后来,几人进了一个荒无人烟的深山里,发现兜兜转转的竟然还是回了江苏。去不成荆州,却是到了常州。萧翎风身上有伤,他们也就没再挪地方,秉着最危险的地方就是最安全的地方的老话,就在常州的那山里安了家,过起了隐姓埋名的日子。
“当时我年纪尚小不懂事,只怪他们拉住了我,没能让我跟着跳下去,便一直一直地哭闹,吵着要出来找你们。萧叔叔也不说我什么,任着我耍脾气,只说等我学会了他所有的武功,便让我出来。我收敛了心神,开始跟着他努力学武,不曾想,这一学就学了九年。这九年中,我极少跟他们说过话。现在想来,很是伤了他们的心,却是不该。”
我黯然:“你也晓得不该,记恨他们就是大错特错了。单是他二人这么多年辛辛苦苦对你的栽培,便是恩重如山了。当年那些事,原也不是他们想的。本来他们早就说过要离开宁府,是爹娘把他们留下来。他们若知道你还怪罪丰叔叔二人,爹爹在天之灵也会不安心的。仁义二字,你可懂得?”

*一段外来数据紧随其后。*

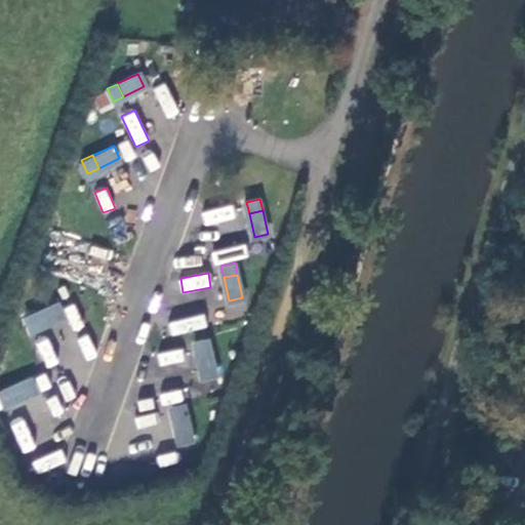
[(72,330),(82,327),(76,303),(65,306),(72,330)]
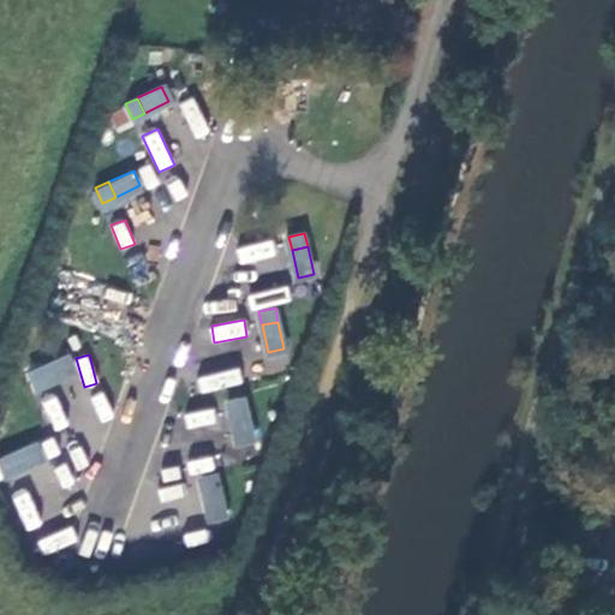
[(39,366),(45,382),(70,371),(64,356),(39,366)]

冬生点点头:“我晓得,这些年慢慢长大,我也知道当初的行经不妥,只是……一直拉不下那个脸去。后来又急着出来寻你们,便没顾得上……好嘛,回去我认错就是,别再瞪我了。”
“不止瞪,我还蹬呢!”
一只脚从后面伸出来,往冬生身上就招呼。他也不甘示弱,抬脚就踢。
“要不你们出去解决?”
话一出口,两人便安分地躺好。我很得意,这大哥当得还算挺有威严的。
“后来呢?”
“后来……”
冬生还没说完,床下打地铺的倒先开了口:“后来他一出来就遇上了一心一意忠心不二对他呵护倍至体贴入微为他遮风挡雨任劳任怨而又长得玉树临风潇洒倜傥堪称人中龙凤的区区了呗。”
“……好长的一口气。欧阳兄累不累?”
“不累,就是有点喘。”
下常州
第二天早上我是被梦靥醒的。喘着粗气睁开眼,身上挂了两只八爪鱼。
好样的,这样不做恶梦我就不姓宁!
摇醒他们,再把床下的那位踹醒,叫小二端了水来梳洗一番,下楼吃饭。
既然冬生已经找到,只要跟他回那个山谷去见丰君无他们就可以了。以后的事,以后再作计较。
吃过饭走出店门外,欧阳文已经先一步去牵了马过来了。
长身玉立,衣袂翩飞,纸扇轻摇,嘴角含笑,好一个浊世佳公子。
“欧阳兄,马呢?”
“在这儿,我手里牵着呢你都没见着?”
“你就不觉得少了一匹?”昨天明明是三匹的,怎么今天就剩两匹了?
欧阳文收了纸扇,满脸愤慨:“说起这,区区也是怒从心头起啊。不知是哪个不长眼的小贼,竟敢把主意打到区区头上来。昨晚一个没注意,就让人偷了。可恶的贼人,莫要让区区碰上你!”
“咦?这贼真可恶,竟只偷你那匹马!”
他白了我一眼,转头拉着冬生袖子摇晃:“生生,区区的马没了,怎么办?”
冬生翻身上了马,对他伸出手:“今日没集市,你且跟我共骑一匹吧,只要你不嫌挤得慌。”